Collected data

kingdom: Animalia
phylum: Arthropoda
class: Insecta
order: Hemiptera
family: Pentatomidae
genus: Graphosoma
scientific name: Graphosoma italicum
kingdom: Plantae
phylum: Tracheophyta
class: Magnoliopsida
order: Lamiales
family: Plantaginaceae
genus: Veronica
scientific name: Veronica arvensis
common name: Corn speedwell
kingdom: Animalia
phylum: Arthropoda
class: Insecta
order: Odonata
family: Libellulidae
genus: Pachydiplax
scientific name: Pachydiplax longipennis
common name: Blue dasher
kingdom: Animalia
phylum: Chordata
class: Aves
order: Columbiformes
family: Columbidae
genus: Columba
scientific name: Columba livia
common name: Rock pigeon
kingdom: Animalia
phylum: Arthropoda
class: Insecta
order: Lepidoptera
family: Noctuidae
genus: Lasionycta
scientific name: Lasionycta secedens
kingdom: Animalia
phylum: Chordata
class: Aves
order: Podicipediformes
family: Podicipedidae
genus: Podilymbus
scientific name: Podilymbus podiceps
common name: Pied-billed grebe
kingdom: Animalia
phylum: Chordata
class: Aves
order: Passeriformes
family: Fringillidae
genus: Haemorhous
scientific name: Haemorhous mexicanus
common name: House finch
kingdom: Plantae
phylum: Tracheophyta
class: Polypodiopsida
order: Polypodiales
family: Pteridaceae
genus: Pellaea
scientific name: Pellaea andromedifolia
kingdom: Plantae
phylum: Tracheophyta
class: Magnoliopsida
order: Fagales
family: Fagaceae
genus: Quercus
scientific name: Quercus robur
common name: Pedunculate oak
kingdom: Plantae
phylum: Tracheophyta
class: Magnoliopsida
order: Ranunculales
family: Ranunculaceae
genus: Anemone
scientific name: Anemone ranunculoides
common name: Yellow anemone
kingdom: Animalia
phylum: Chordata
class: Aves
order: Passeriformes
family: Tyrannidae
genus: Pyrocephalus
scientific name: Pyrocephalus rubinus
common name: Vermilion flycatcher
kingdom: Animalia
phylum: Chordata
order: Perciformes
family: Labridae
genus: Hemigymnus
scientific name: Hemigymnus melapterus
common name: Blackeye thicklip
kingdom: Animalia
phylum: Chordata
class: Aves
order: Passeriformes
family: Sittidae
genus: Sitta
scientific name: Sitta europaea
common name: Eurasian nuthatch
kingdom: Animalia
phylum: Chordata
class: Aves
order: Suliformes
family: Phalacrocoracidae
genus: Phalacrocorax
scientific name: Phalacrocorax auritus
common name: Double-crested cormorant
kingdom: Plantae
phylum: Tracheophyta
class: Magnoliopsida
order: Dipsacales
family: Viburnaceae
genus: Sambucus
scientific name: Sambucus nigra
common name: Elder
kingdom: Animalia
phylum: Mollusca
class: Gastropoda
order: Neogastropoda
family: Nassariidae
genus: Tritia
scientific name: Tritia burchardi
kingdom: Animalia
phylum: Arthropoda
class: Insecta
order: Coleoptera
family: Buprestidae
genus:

• _THE REQUEST_
Copy out the records with every "scientific name" swapped for "binomial", leaving all other text untouched.

• _WRITTEN REPLY_
kingdom: Animalia
phylum: Arthropoda
class: Insecta
order: Hemiptera
family: Pentatomidae
genus: Graphosoma
binomial: Graphosoma italicum
kingdom: Plantae
phylum: Tracheophyta
class: Magnoliopsida
order: Lamiales
family: Plantaginaceae
genus: Veronica
binomial: Veronica arvensis
common name: Corn speedwell
kingdom: Animalia
phylum: Arthropoda
class: Insecta
order: Odonata
family: Libellulidae
genus: Pachydiplax
binomial: Pachydiplax longipennis
common name: Blue dasher
kingdom: Animalia
phylum: Chordata
class: Aves
order: Columbiformes
family: Columbidae
genus: Columba
binomial: Columba livia
common name: Rock pigeon
kingdom: Animalia
phylum: Arthropoda
class: Insecta
order: Lepidoptera
family: Noctuidae
genus: Lasionycta
binomial: Lasionycta secedens
kingdom: Animalia
phylum: Chordata
class: Aves
order: Podicipediformes
family: Podicipedidae
genus: Podilymbus
binomial: Podilymbus podiceps
common name: Pied-billed grebe
kingdom: Animalia
phylum: Chordata
class: Aves
order: Passeriformes
family: Fringillidae
genus: Haemorhous
binomial: Haemorhous mexicanus
common name: House finch
kingdom: Plantae
phylum: Tracheophyta
class: Polypodiopsida
order: Polypodiales
family: Pteridaceae
genus: Pellaea
binomial: Pellaea andromedifolia
kingdom: Plantae
phylum: Tracheophyta
class: Magnoliopsida
order: Fagales
family: Fagaceae
genus: Quercus
binomial: Quercus robur
common name: Pedunculate oak
kingdom: Plantae
phylum: Tracheophyta
class: Magnoliopsida
order: Ranunculales
family: Ranunculaceae
genus: Anemone
binomial: Anemone ranunculoides
common name: Yellow anemone
kingdom: Animalia
phylum: Chordata
class: Aves
order: Passeriformes
family: Tyrannidae
genus: Pyrocephalus
binomial: Pyrocephalus rubinus
common name: Vermilion flycatcher
kingdom: Animalia
phylum: Chordata
order: Perciformes
family: Labridae
genus: Hemigymnus
binomial: Hemigymnus melapterus
common name: Blackeye thicklip
kingdom: Animalia
phylum: Chordata
class: Aves
order: Passeriformes
family: Sittidae
genus: Sitta
binomial: Sitta europaea
common name: Eurasian nuthatch
kingdom: Animalia
phylum: Chordata
class: Aves
order: Suliformes
family: Phalacrocoracidae
genus: Phalacrocorax
binomial: Phalacrocorax auritus
common name: Double-crested cormorant
kingdom: Plantae
phylum: Tracheophyta
class: Magnoliopsida
order: Dipsacales
family: Viburnaceae
genus: Sambucus
binomial: Sambucus nigra
common name: Elder
kingdom: Animalia
phylum: Mollusca
class: Gastropoda
order: Neogastropoda
family: Nassariidae
genus: Tritia
binomial: Tritia burchardi
kingdom: Animalia
phylum: Arthropoda
class: Insecta
order: Coleoptera
family: Buprestidae
genus:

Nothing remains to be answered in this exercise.